■ **WHAT YOU SHOULD DO**
Filter the listing below, keeping only the lines with the word "oficial".

■ **EXTRACTED RECORDS**
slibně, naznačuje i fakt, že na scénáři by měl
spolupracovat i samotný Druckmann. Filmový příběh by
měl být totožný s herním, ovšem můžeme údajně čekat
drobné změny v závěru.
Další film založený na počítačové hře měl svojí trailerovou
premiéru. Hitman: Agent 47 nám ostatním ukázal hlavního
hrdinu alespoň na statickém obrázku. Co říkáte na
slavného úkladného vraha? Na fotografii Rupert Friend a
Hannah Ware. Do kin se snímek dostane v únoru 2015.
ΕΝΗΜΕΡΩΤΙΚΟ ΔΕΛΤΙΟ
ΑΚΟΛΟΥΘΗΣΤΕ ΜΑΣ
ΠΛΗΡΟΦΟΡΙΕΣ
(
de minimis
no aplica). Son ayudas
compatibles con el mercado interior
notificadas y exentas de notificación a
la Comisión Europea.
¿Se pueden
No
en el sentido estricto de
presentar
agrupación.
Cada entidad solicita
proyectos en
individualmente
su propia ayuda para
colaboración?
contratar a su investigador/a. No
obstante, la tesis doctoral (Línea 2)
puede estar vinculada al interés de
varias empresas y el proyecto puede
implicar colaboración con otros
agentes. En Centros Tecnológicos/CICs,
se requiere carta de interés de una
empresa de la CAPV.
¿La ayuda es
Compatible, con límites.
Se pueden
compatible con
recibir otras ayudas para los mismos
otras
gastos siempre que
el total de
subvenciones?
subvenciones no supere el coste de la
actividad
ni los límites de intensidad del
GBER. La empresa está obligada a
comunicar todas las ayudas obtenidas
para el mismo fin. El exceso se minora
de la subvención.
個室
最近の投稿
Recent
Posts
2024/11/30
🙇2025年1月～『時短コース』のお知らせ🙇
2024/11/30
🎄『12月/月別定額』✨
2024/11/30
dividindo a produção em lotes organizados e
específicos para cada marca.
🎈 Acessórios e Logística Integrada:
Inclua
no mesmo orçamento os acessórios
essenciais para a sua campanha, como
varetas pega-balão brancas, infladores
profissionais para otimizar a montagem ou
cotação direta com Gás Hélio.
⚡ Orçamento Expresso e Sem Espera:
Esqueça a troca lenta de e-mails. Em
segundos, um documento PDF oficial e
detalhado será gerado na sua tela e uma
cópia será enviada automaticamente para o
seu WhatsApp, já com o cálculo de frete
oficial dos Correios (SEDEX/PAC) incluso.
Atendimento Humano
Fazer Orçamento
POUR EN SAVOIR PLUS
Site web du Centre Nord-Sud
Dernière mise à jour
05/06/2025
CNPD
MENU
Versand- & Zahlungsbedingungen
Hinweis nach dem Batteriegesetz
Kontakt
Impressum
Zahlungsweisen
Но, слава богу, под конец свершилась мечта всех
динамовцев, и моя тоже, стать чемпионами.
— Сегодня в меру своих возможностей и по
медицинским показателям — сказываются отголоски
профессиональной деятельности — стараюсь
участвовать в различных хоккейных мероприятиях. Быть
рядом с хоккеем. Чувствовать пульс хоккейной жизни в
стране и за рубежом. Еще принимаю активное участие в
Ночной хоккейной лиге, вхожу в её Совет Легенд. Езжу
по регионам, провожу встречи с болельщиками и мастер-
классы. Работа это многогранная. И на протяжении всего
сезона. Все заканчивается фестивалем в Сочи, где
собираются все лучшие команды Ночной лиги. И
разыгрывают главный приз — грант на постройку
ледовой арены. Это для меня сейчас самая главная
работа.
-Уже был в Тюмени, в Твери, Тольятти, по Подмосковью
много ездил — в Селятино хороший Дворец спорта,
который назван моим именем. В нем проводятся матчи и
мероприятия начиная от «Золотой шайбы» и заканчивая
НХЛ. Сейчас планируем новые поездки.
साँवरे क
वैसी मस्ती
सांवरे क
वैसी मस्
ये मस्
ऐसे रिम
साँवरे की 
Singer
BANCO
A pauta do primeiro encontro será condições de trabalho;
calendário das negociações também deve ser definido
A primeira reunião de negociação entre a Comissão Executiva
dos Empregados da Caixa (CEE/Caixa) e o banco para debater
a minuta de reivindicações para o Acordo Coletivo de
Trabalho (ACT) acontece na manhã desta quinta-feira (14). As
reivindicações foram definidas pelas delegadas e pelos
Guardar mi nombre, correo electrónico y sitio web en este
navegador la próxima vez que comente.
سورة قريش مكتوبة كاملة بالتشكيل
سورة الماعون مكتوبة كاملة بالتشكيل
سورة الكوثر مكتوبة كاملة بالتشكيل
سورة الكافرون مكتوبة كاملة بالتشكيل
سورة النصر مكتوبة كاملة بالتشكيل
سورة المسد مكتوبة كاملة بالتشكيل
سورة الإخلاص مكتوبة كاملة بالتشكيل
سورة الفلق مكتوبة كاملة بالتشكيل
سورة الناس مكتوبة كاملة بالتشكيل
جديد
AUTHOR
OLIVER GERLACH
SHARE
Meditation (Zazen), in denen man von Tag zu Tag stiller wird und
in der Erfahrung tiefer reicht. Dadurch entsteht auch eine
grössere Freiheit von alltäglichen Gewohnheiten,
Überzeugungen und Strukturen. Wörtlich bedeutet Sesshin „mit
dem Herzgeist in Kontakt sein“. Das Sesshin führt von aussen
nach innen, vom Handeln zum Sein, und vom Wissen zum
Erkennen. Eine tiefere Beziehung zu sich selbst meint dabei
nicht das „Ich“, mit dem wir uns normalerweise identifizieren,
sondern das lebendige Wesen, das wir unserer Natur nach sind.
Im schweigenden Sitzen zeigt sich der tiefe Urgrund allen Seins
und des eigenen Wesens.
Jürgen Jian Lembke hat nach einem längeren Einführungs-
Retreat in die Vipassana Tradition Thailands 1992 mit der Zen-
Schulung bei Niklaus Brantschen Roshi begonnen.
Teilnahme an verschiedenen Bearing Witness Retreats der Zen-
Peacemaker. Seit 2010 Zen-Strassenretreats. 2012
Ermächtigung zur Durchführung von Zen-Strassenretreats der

■ **EXERCISE SOLUTION**
segundos, um documento PDF oficial e
oficial dos Correios (SEDEX/PAC) incluso.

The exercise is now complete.